Cholera toxin and forskolin stimulate formation of osteoclast-like cells in mouse marrow cultures and cultured mouse calvarial bones.

Osteoclasts are hematopoietic in origin and formed by proliferation, differentiation and fusion of osteoclast progenitor cells. However, the signal transducing mechanisms involved in generation of osteoclasts are not clear. We have used two well-known adenylate cyclase stimulators to examine the effect of cyclic AMP (cAMP) on the number of tartrate-resistant acid phosphatase (TRAP)-positive multinucleated cells in cultured mouse calvarial bones and in mouse bone marrow cultures. The effects of forskolin and cholera toxin were compared with those of parathyroid hormone (PTH) and 1,25(OH)2vitaminD3 (1,25(OH)2D3).
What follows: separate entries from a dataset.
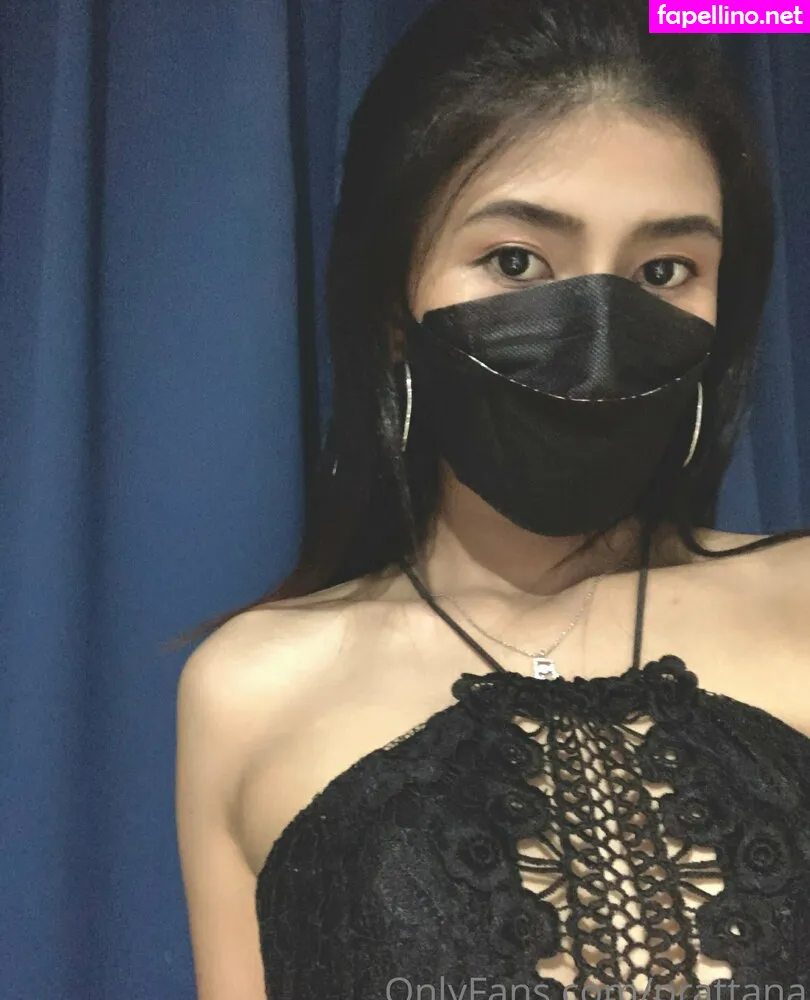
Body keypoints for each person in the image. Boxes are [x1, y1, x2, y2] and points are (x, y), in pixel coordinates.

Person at [174, 0, 810, 996]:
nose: (598, 334)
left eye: (663, 271)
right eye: (516, 262)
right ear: (395, 302)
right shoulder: (250, 690)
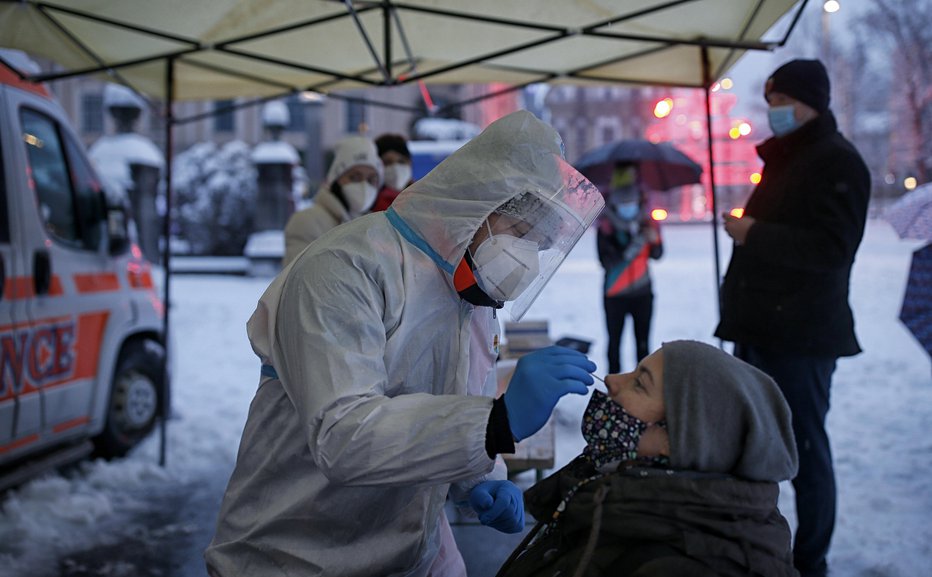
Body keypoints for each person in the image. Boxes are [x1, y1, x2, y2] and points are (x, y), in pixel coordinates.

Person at [205, 110, 606, 577]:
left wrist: (482, 478)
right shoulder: (345, 267)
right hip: (291, 557)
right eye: (518, 232)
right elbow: (344, 436)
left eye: (537, 244)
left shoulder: (470, 299)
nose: (526, 258)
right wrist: (496, 423)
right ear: (474, 201)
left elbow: (451, 412)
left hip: (411, 554)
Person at [714, 58, 871, 577]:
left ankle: (810, 562)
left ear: (809, 103)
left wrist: (753, 233)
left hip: (801, 338)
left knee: (805, 452)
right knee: (752, 448)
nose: (773, 112)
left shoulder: (837, 161)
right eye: (771, 103)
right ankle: (760, 547)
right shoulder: (790, 159)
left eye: (780, 102)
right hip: (762, 330)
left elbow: (832, 248)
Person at [496, 340, 800, 577]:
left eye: (639, 384)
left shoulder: (681, 567)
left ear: (681, 439)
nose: (613, 379)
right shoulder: (608, 494)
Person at [596, 163, 663, 373]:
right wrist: (633, 245)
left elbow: (658, 255)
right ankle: (615, 391)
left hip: (643, 293)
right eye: (624, 203)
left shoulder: (648, 224)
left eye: (632, 202)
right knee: (614, 345)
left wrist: (655, 241)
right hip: (615, 294)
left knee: (643, 345)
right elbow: (606, 261)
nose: (629, 206)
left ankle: (642, 391)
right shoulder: (606, 227)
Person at [282, 135, 383, 265]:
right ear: (336, 179)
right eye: (355, 177)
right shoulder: (306, 221)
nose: (364, 185)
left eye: (371, 179)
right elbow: (298, 278)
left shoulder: (375, 227)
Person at [372, 132, 414, 212]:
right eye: (387, 162)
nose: (395, 167)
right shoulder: (369, 203)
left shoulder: (422, 196)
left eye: (401, 162)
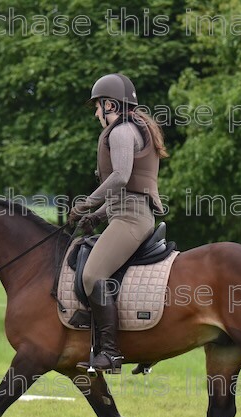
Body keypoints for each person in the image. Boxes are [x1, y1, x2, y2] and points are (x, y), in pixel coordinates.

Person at [68, 73, 169, 374]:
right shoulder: (135, 128)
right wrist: (96, 217)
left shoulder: (121, 131)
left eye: (98, 107)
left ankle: (110, 354)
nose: (97, 113)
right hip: (127, 214)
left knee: (92, 275)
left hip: (131, 219)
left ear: (110, 104)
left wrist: (86, 203)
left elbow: (121, 177)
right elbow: (129, 189)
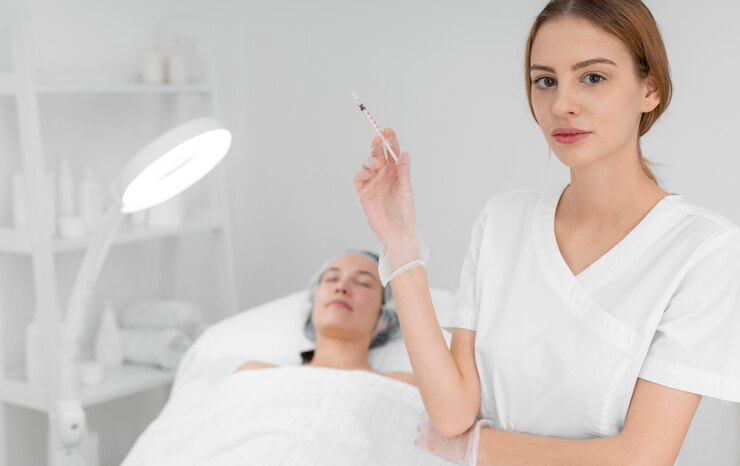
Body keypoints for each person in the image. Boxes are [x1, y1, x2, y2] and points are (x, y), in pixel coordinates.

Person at [352, 0, 740, 464]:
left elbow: (644, 457)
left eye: (593, 77)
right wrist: (400, 244)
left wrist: (477, 447)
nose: (561, 104)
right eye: (545, 81)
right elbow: (453, 413)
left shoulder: (703, 250)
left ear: (650, 89)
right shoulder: (503, 220)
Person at [236, 250, 415, 386]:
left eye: (363, 283)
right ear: (313, 302)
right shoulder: (254, 375)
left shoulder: (405, 387)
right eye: (331, 279)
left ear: (384, 317)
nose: (341, 287)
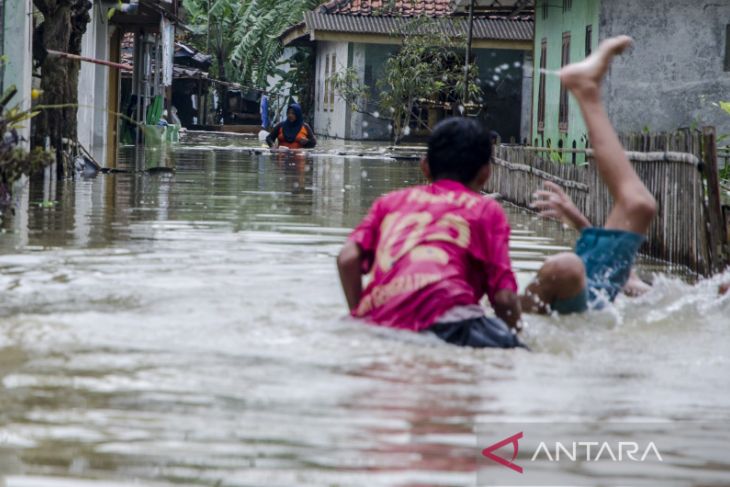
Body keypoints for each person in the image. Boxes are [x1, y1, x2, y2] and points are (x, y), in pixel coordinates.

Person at [337, 117, 524, 349]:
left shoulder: (390, 202)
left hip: (378, 322)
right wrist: (516, 336)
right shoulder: (485, 209)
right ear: (485, 173)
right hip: (449, 323)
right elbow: (504, 299)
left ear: (424, 166)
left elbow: (347, 259)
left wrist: (362, 318)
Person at [521, 36, 657, 315]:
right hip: (587, 304)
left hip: (586, 305)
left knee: (639, 206)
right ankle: (585, 90)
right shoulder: (624, 281)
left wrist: (576, 218)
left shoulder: (628, 283)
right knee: (639, 206)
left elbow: (618, 271)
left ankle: (585, 90)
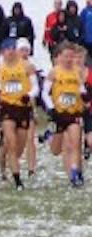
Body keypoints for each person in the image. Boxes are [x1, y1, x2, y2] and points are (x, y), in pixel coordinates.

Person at [0, 38, 36, 188]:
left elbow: (35, 87)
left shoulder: (27, 67)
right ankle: (17, 180)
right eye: (7, 49)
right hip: (6, 108)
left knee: (18, 146)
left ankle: (7, 163)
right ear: (2, 52)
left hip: (22, 108)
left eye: (13, 48)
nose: (11, 51)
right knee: (12, 143)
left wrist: (29, 95)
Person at [43, 42, 85, 187]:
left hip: (73, 114)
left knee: (74, 143)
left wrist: (84, 96)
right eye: (66, 56)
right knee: (56, 150)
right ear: (59, 57)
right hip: (58, 114)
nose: (69, 59)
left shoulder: (77, 72)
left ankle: (74, 173)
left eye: (71, 57)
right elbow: (45, 93)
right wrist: (51, 108)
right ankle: (49, 136)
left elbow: (81, 88)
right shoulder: (54, 72)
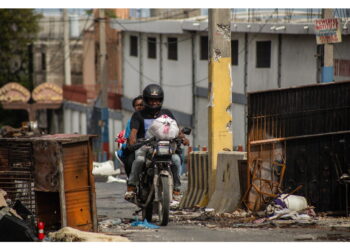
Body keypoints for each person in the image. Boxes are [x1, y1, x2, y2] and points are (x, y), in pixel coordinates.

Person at [124, 84, 189, 200]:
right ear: (145, 100)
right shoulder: (138, 115)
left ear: (161, 100)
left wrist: (183, 138)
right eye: (151, 100)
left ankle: (177, 190)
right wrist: (132, 142)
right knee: (139, 160)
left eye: (157, 100)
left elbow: (175, 129)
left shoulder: (166, 113)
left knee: (176, 160)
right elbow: (133, 132)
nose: (154, 103)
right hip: (145, 147)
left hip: (165, 147)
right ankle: (131, 187)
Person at [116, 95, 144, 177]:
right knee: (130, 161)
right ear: (134, 107)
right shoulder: (132, 121)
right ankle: (131, 184)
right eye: (137, 105)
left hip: (151, 146)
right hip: (137, 147)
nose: (139, 107)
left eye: (141, 105)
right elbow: (128, 137)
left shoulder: (153, 118)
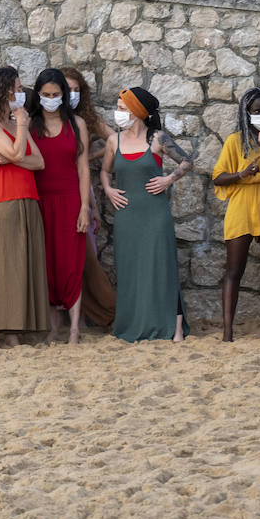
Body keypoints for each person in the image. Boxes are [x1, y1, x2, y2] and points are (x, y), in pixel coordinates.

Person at [102, 87, 192, 342]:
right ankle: (136, 324)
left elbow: (187, 161)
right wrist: (108, 190)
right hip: (126, 215)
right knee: (131, 270)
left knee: (162, 267)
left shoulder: (158, 139)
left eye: (122, 108)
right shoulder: (113, 141)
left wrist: (169, 180)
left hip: (155, 214)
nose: (117, 113)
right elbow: (105, 171)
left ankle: (174, 329)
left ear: (137, 112)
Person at [0, 66, 47, 349]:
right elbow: (20, 152)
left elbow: (38, 162)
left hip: (28, 198)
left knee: (21, 267)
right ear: (4, 91)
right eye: (17, 88)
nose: (21, 93)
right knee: (0, 267)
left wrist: (14, 155)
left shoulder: (14, 124)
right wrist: (21, 129)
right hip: (3, 200)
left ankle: (13, 329)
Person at [211, 87, 260, 341]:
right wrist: (241, 174)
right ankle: (228, 332)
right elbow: (218, 177)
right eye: (257, 111)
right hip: (241, 207)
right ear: (246, 113)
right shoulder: (234, 141)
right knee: (234, 270)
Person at [29, 69, 92, 344]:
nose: (51, 99)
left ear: (64, 96)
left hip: (70, 200)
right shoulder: (30, 125)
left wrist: (84, 208)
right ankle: (53, 328)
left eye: (56, 95)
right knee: (48, 263)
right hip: (40, 200)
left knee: (71, 262)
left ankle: (75, 327)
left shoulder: (77, 124)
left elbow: (83, 168)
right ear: (38, 94)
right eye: (46, 95)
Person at [61, 65, 116, 327]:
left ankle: (83, 316)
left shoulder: (87, 120)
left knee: (85, 258)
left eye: (76, 90)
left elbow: (116, 141)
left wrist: (92, 156)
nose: (71, 95)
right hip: (55, 192)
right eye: (67, 89)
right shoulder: (43, 119)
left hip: (82, 193)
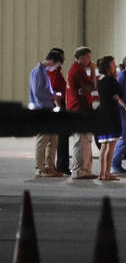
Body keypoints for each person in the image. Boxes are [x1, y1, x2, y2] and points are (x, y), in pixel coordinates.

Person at [30, 50, 66, 178]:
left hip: (49, 109)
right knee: (43, 140)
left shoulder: (45, 72)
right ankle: (39, 168)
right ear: (52, 61)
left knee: (53, 139)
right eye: (56, 65)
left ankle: (49, 167)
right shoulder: (38, 72)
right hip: (42, 110)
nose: (55, 68)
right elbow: (38, 92)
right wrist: (54, 95)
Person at [66, 46, 98, 180]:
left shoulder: (79, 69)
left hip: (82, 108)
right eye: (88, 57)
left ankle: (85, 169)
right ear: (82, 57)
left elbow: (89, 88)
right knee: (81, 141)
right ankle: (79, 170)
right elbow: (91, 86)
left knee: (86, 140)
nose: (90, 60)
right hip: (79, 109)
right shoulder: (77, 70)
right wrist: (92, 71)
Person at [96, 56, 126, 181]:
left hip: (102, 113)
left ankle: (101, 173)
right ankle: (107, 173)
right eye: (113, 65)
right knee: (111, 145)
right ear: (109, 67)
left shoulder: (100, 80)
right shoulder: (111, 80)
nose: (115, 67)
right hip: (111, 114)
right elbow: (119, 93)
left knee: (104, 145)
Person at [48, 47, 71, 175]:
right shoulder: (55, 73)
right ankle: (62, 166)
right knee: (62, 138)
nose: (64, 59)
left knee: (57, 139)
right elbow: (55, 91)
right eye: (62, 57)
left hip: (56, 105)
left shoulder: (53, 72)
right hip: (58, 105)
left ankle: (56, 166)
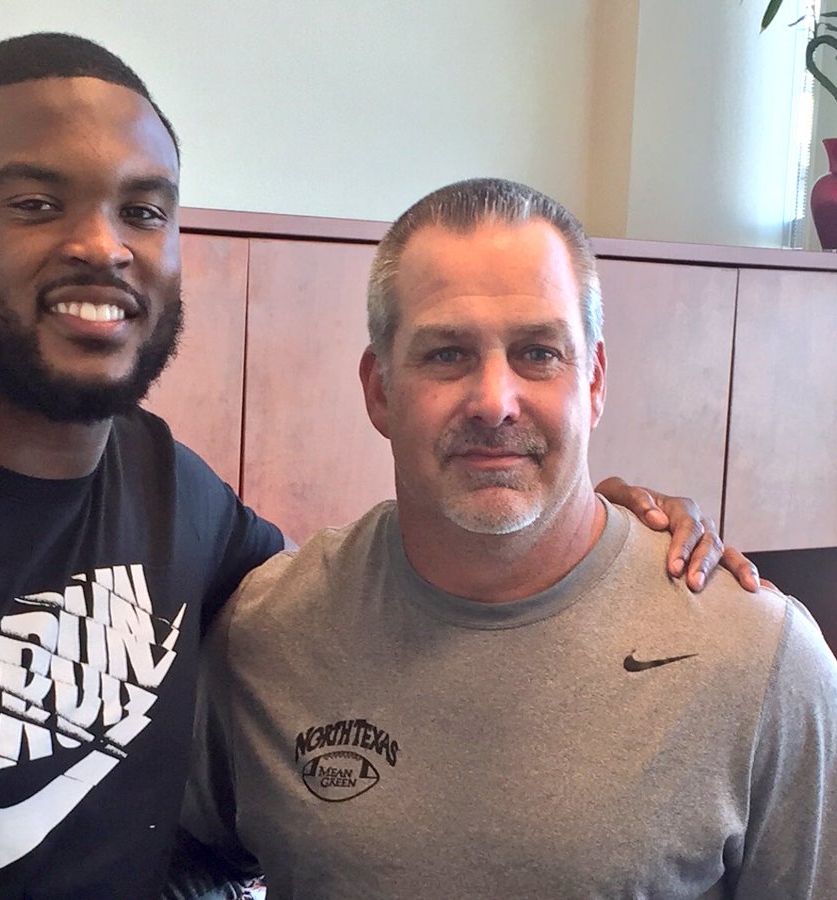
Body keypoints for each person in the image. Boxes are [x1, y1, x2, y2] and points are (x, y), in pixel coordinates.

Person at [0, 35, 752, 899]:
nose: (103, 245)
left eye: (145, 209)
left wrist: (599, 534)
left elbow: (387, 598)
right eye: (36, 203)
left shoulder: (180, 499)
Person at [173, 178, 837, 898]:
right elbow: (189, 860)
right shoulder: (265, 631)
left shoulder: (760, 661)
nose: (494, 401)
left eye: (539, 352)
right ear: (380, 389)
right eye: (446, 354)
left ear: (594, 382)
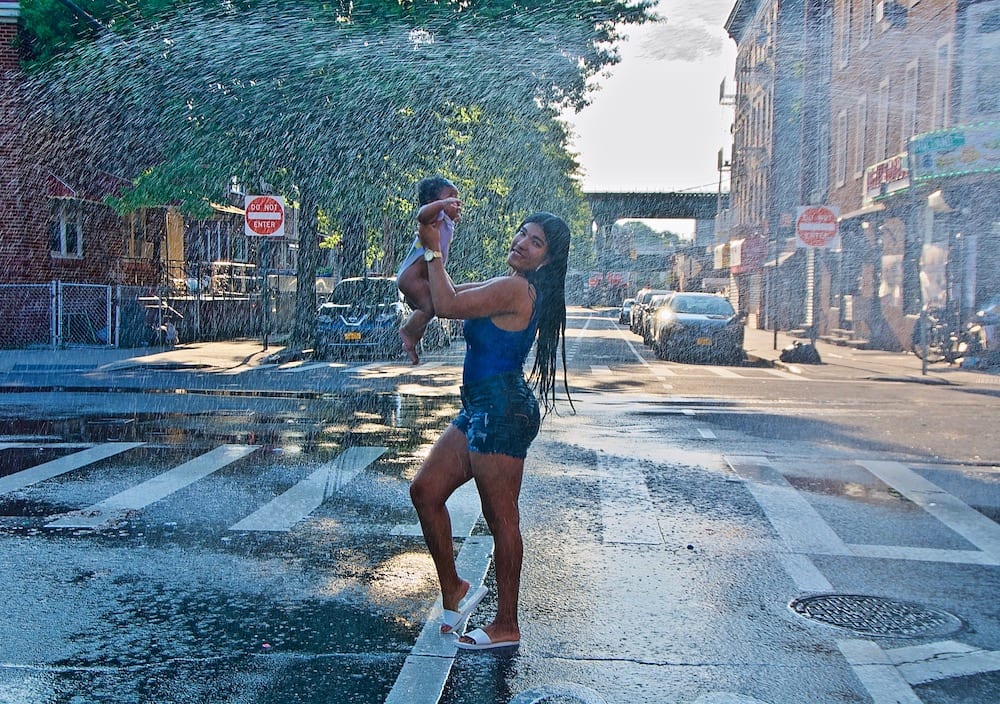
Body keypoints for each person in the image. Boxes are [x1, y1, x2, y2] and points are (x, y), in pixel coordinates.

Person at [408, 211, 573, 651]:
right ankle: (455, 587)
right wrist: (429, 244)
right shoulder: (502, 283)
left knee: (502, 520)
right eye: (522, 232)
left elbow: (446, 305)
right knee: (425, 491)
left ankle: (506, 623)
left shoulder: (517, 289)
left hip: (502, 408)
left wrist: (434, 247)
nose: (521, 242)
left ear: (547, 259)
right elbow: (433, 294)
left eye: (535, 242)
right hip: (482, 406)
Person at [396, 176, 463, 364]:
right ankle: (406, 331)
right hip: (412, 275)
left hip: (423, 274)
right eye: (451, 196)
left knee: (433, 308)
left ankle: (411, 343)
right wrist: (443, 205)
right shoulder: (433, 217)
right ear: (434, 203)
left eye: (457, 197)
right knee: (429, 308)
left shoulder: (446, 221)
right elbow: (421, 214)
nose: (456, 201)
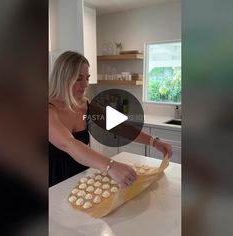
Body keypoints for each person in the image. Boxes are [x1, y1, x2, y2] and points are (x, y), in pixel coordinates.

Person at [49, 51, 172, 187]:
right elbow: (68, 143)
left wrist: (154, 142)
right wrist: (111, 166)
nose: (85, 85)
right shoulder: (49, 110)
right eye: (78, 79)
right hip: (54, 181)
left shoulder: (85, 105)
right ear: (62, 78)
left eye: (87, 78)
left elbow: (120, 126)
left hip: (80, 177)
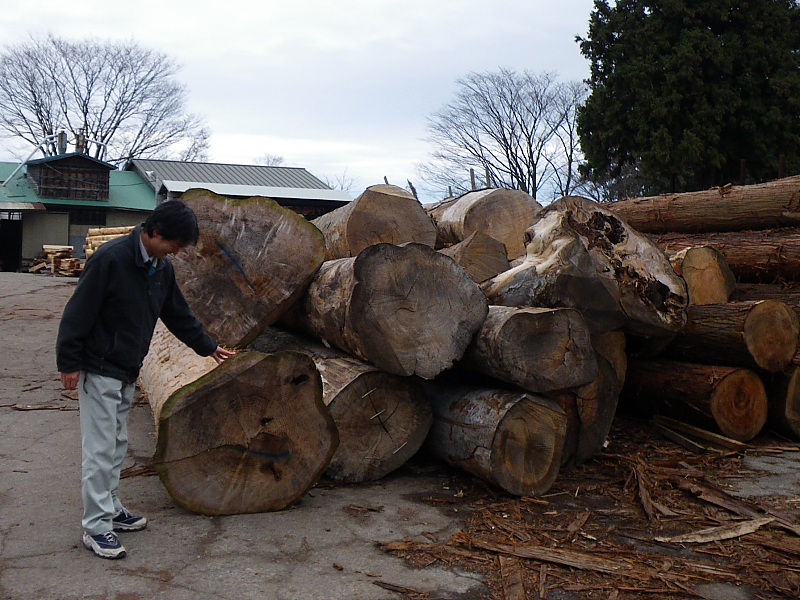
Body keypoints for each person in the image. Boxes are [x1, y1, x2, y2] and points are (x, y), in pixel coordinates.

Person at [56, 200, 234, 560]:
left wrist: (208, 346)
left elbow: (177, 314)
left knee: (118, 443)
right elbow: (78, 311)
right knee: (100, 450)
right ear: (153, 233)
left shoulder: (160, 268)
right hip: (100, 364)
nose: (176, 251)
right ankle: (96, 526)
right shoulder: (111, 259)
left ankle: (110, 506)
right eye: (173, 243)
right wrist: (69, 362)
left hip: (126, 368)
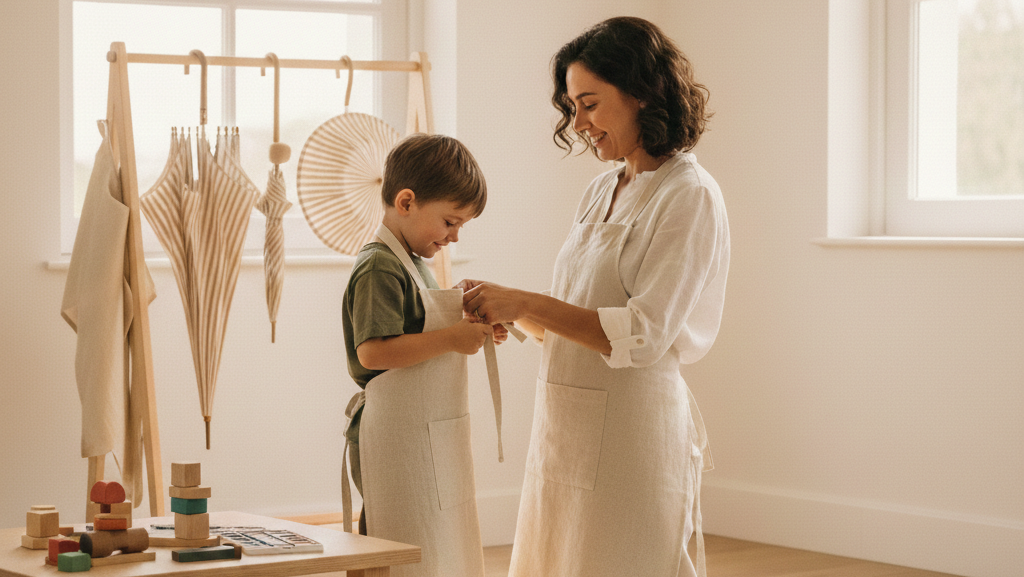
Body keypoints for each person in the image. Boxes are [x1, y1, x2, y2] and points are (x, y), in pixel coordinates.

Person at [457, 17, 730, 577]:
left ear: (639, 95)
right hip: (564, 422)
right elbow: (575, 310)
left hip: (635, 431)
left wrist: (526, 303)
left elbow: (643, 334)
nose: (577, 123)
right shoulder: (602, 188)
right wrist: (502, 310)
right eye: (571, 106)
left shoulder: (690, 196)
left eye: (589, 104)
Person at [341, 133, 506, 577]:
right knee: (391, 538)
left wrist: (459, 304)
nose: (453, 237)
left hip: (423, 429)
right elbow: (374, 352)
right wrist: (453, 339)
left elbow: (416, 323)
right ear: (407, 202)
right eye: (450, 222)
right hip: (394, 433)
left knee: (430, 536)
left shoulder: (413, 263)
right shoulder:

PTH, as well as forskolin and cholera toxin, increased the number of osteoclast profiles/mm bone in 24-h and 120-h cultures of mouse calvarial bones. In mouse bone marrow cultures, 1,25(OH)2D3 or PTH stimulated formation of TRAP-positive multinucleated cells. Moreover, forskolin or cholera toxin produced dose-dependent stimulation of these cells at a range of concentrations correlating with their effect on cAMP production. The osteoclastic phenotype of the TRAP-positive cells was demonstrated by autoradiography of 125I-labelled calcitonin binding and by the bone-resorbing activity of the cells. The sustained presence (0-9 d) of forskolin or PTH was required to obtain maximal formation of osteoclasts. However, the presence of 1,25(OH)2D3 was required only for the last 3 d of culture for maximal osteoclast formation. We conclude that PTH may stimulate osteoclast generation using the adenylate cyclase cAMP system as a signal transduction mechanism.